EXTRACTED DATA:

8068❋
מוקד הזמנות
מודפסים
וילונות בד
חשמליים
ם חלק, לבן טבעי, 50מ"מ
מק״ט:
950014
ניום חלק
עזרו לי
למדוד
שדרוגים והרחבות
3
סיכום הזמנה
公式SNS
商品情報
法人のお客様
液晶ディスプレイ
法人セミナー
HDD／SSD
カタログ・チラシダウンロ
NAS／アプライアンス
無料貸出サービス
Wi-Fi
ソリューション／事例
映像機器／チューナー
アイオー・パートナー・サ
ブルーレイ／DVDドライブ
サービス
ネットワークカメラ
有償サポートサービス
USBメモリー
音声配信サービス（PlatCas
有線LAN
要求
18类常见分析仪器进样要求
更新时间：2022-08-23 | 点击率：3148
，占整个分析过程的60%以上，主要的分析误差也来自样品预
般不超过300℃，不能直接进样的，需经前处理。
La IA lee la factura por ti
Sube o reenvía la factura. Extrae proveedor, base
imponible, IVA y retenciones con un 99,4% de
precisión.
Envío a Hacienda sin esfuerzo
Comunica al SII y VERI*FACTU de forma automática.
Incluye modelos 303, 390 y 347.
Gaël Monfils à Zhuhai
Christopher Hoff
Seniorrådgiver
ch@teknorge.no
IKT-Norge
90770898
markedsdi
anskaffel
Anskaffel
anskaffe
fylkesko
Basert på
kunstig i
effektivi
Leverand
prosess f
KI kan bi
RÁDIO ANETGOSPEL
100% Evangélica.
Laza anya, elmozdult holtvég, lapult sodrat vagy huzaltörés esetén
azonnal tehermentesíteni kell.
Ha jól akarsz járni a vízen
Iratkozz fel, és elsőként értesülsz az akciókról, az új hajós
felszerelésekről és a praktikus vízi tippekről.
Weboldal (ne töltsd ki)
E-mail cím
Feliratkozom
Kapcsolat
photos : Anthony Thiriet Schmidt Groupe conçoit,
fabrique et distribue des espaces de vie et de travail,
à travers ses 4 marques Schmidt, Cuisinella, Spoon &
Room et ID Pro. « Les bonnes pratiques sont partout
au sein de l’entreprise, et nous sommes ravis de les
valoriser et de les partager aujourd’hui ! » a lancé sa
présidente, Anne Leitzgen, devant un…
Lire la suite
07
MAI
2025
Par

EXERCISE GOAL:
What you retype should run from the first line of the entries above through the line containing "Sube o reenvía", exactly and in full.

RESPONSE TO THE TASK:
8068❋
מוקד הזמנות
מודפסים
וילונות בד
חשמליים
ם חלק, לבן טבעי, 50מ"מ
מק״ט:
950014
ניום חלק
עזרו לי
למדוד
שדרוגים והרחבות
3
סיכום הזמנה
公式SNS
商品情報
法人のお客様
液晶ディスプレイ
法人セミナー
HDD／SSD
カタログ・チラシダウンロ
NAS／アプライアンス
無料貸出サービス
Wi-Fi
ソリューション／事例
映像機器／チューナー
アイオー・パートナー・サ
ブルーレイ／DVDドライブ
サービス
ネットワークカメラ
有償サポートサービス
USBメモリー
音声配信サービス（PlatCas
有線LAN
要求
18类常见分析仪器进样要求
更新时间：2022-08-23 | 点击率：3148
，占整个分析过程的60%以上，主要的分析误差也来自样品预
般不超过300℃，不能直接进样的，需经前处理。
La IA lee la factura por ti
Sube o reenvía la factura. Extrae proveedor, base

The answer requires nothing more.